“You don’t love me.” She sits on a padded dining chair that she has brought to the living room from the kitchen. Her arms are folded over her breasts. Her left foot bobs in the air, her legs crossed in the form she has perfected over the years to look at once the most elegant and the most impatient.
“What?” He barely glances at her. His fingers work furiously upon his game controller. She is muted, from his perspective, by the headphones that blast the games sound into his ears, at once letting him ignore her most of the time and giving him a “competitive advantage.”
“I said you don’t love me.” She is determined to push through with what she wants to say. He’s deep into his fifth hour, today, of playing this game. She’s been waiting in this chair for 25 minutes. He watched her pull it up. She wonders if he assumed she actually wanted to watch him play.
“‘Babe, give me a minute,” he says. “I’m almost through this level.”
“The game can be paused,” she says. She leans forward to look at the screen, just to be sure. No, he’s not even playing one of his online games. It’s a single-player action RPG. It’s not even online. It’s completely possible for him to pause it.
“Yeah, but I’m in the middle of a boss fight.” He’s not even looking at her as he speaks. The glow from the screen illuminates his eyes. She imagines the images flowing into his brain, nesting deep inside in a place far more important to him than she has ever been.
She closes her eyes. “You say you love me. You say the words, because I asked you to, after that first time. I felt like you didn’t say it enough. It made me feel better for a while. If you said the words, I could convince myself that maybe you actually felt it. But you don’t.”
“What are you talking about?” he asks. He’s biting his lip. His brow is furrowed. She has taken some of his concentration away from the game, but not much. It’s still his primary focus. “You know I love you.”
“I’m telling you that I know that you don’t,” she presses. “Pause the game.”
“No.” He shoots her a disgusted look. “I told you I’m in the middle of a fight.”
She stands. She had threats prepared — “If you love me, pause the game;” “If you want this relationship to continue, pause the game” — but they feel juvenile. There’s no point to making them. She has no intent to continue their relationship. She has come into this room to end it.
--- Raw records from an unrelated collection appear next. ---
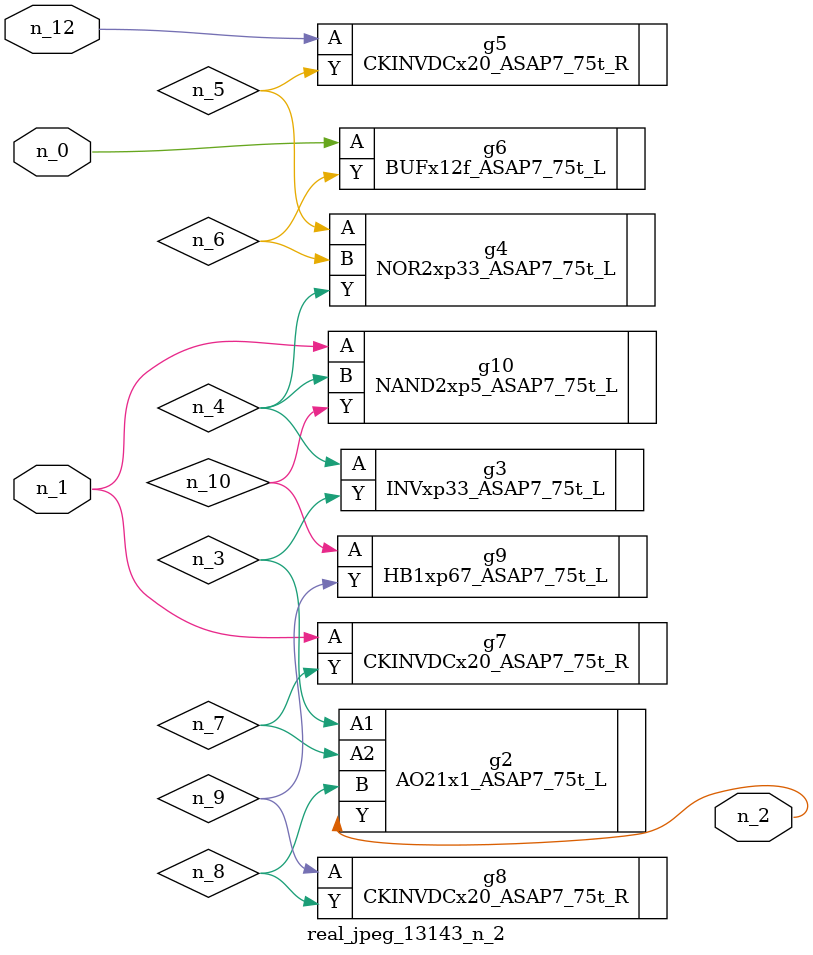
<source format=v>
module real_jpeg_13143_n_2 (n_12, n_1, n_0, n_2);

input n_12;
input n_1;
input n_0;

output n_2;

wire n_5;
wire n_4;
wire n_8;
wire n_6;
wire n_7;
wire n_3;
wire n_10;
wire n_9;

BUFx12f_ASAP7_75t_L g6 ( 
.A(n_0),
.Y(n_6)
);

CKINVDCx20_ASAP7_75t_R g7 ( 
.A(n_1),
.Y(n_7)
);

NAND2xp5_ASAP7_75t_L g10 ( 
.A(n_1),
.B(n_4),
.Y(n_10)
);

AO21x1_ASAP7_75t_L g2 ( 
.A1(n_3),
.A2(n_7),
.B(n_8),
.Y(n_2)
);

INVxp33_ASAP7_75t_L g3 ( 
.A(n_4),
.Y(n_3)
);

NOR2xp33_ASAP7_75t_L g4 ( 
.A(n_5),
.B(n_6),
.Y(n_4)
);

CKINVDCx20_ASAP7_75t_R g8 ( 
.A(n_9),
.Y(n_8)
);

HB1xp67_ASAP7_75t_L g9 ( 
.A(n_10),
.Y(n_9)
);

CKINVDCx20_ASAP7_75t_R g5 ( 
.A(n_12),
.Y(n_5)
);


endmodule
</source>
There’s little he can do to change her mind.
He looks up as she walks away, but not long enough to matter. He continues playing. He’s still playing when she comes back downstairs, her clothes in her backpack and her toiletries in a plastic grocery bag. In his apartment, the living room and the entryway are synonymous. She stands by the door, hand resting on the handle, for a few minutes, hoping he’ll acknowledge her actions. He hasn’t even noticed her.
“I’m leaving,” she says, loudly, so that he’ll hear her over his game.
“Okay,” he says. “I’ll see you later.”
“No, you won’t.” She doesn’t say this quite loud enough. She knows, because he doesn’t give any sort of response at all. She continues on at that volume. “You never really loved me. You just said you did so that I’d have sex with you. I was always just an inconvenience, otherwise. We both knew it, but some part of me kept saying that I did love you. That wasn’t love, either. It was just… need, I guess. Goodbye.”
She was just a trophy to him, really. She was barely ever a person. They never did anything she thought was interesting. All she existed for was for him to have sex with and talk about it with his friends afterward. That wasn’t what she deserved.
“What’s that?” He finally pauses the game so that he can turn to see her. He pulls his headphones off of his ears, clearly irritated. “I can’t hear you when you’re talking from over there.”
“It’s nothing,” she says. “It’s… I’m headed back to my apartment. Goodbye.”
“Yeah, okay.” He puts the headphones back on. “See you tonight.”
She starts to say something, but she bites it back. There’s no point. If she keeps trying to push, she’ll just make herself angry, and if she’s angry she might try to fix them. That’s not going to happen. She deserves someone better. She closes the door behind her, hoping she hasn’t left anything behind, and begins the walk across campus with no further regrets than that.